Mastering London Topography Changes Hippocampal Structure in Taxi Drivers

Can spatial training alter the anatomy of the hippocampus in humans as it does in animals? To test this idea, a group of investigators studied the brains of licensed London taxi drivers (Maguire et al., 2000). These drivers are very well suited for such a study because, in order to obtain a license, they must undergo intensive training about London streets and locations (called colloquially “being on The Knowledge”). This training requires 2 years, on average, and it is followed by a stringent set of police examinations.

In an earlier study using positron emission tomography (PET), the same investigators had found that having London taxi drivers recall complex routes around the city caused activation of a network of brain regions that included the right hippocampus; recall of landmarks for which the subjects had no knowledge of their location within a spatial framework activated similar brain regions, except for the right hippocampus (Maguire et al., 1997).

In the later study the experimental subjects were 16 right-handed men whose careers as licensed drivers ranged from 1.5 to 42 years; all had healthy general medical, neurological, and psychiatric profiles. Structural MRI scans of their brains were obtained and measured. For comparison, the investigators studied MRI scans of 50 healthy right-handed males who were in a similar age range and did not drive taxis. The only brain regions that showed structural differences between the taxi drivers and control subjects were the right and left hippocampi (Figure 1). The posterior part of the hippocampus was significantly larger in taxi drivers than in controls in both the right and the left hemispheres (Figure 2). In contrast, the anterior part of the hippocampus was significantly smaller in taxi drivers than in controls. There was no significant difference between taxi drivers and controls in either the midportion (body) or the overall size of the hippocampi.

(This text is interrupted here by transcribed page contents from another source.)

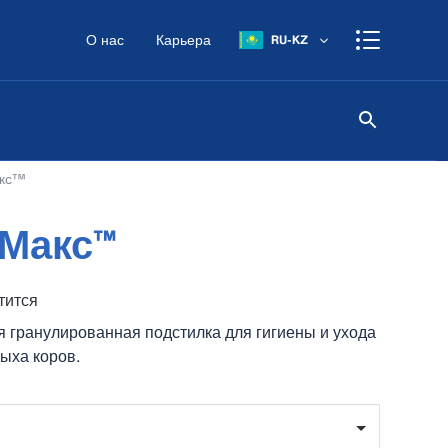
О нас
Карьера
RU-KZ
кс™
Макс™
тится
я гранулированная подстилка для гигиены и ухода
дыха коров.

Figure 1 Region including the hippocampus

Figure 2 Area that is larger in experienced drivers than in new drivers

Could these differences reflect an innate predisposition to learn to navigate the streets of London? To test this possibility, the investigators plotted the volume of the anterior and the posterior hippocampus against the number of months each person had spent as a taxi driver. The volume of the anterior right hippocampus correlated significantly negatively with the duration of taxi experience (r = –0.6, p < 0.05), and the volume of the posterior right hippocampus correlated significantly positively with the duration of taxi experience (r = 0.6, p < 0.05). Thus, the greater the duration of taxi experience, the greater the anatomical effect in the right hippocampus. These correlations strongly indicate that experience alters the hippocampus, rather than initial hippocampal differences reflecting an innate disposition to acquire spatial knowledge. The left hippocampus did not show significant changes with duration of experience, suggesting that the left and right hippocampi participate differently in spatial navigation and memory.

Although this report offers surprising new information, like much innovative research it also raises many new questions. For example, is there a behavioral correlate to the reduction of size of the anterior hippocampus in taxi drivers? A report of this research in The Economist (“Neuroscience,” 2000) comments ironically, “Whether the loss of frontal [hippocampal] tissue has any relationship with the robust political opinions for which London cabbies are renowned is an area that remains mercifully uninvestigated” (p. 83).

In a commentary on this study, Terrazas and McNaughton (2000) pointed out some surprises and some paths for future work. For example, they expressed surprise that changes in the brain with experience appear to accumulate for as long as 20 years; rather, they expected the greatest changes to occur earlier, when knowledge acquisition was greatest. MRI measures can be done repeatedly in the same subjects, so these investigators would like to see longitudinal studies of some taxi drivers. To test whether it is only acquisition of spatial knowledge that produces localized effects in the hippocampus, they suggested comparable studies with groups that have similarly high demands of nonspatial learning, such as years of legal training and practice or medical studies and practice. Clearly the research by Maguire et al. has raised as many questions as it has solved. (Photos from Maguire et al. 1997; courtesy Eleanor Maguire.)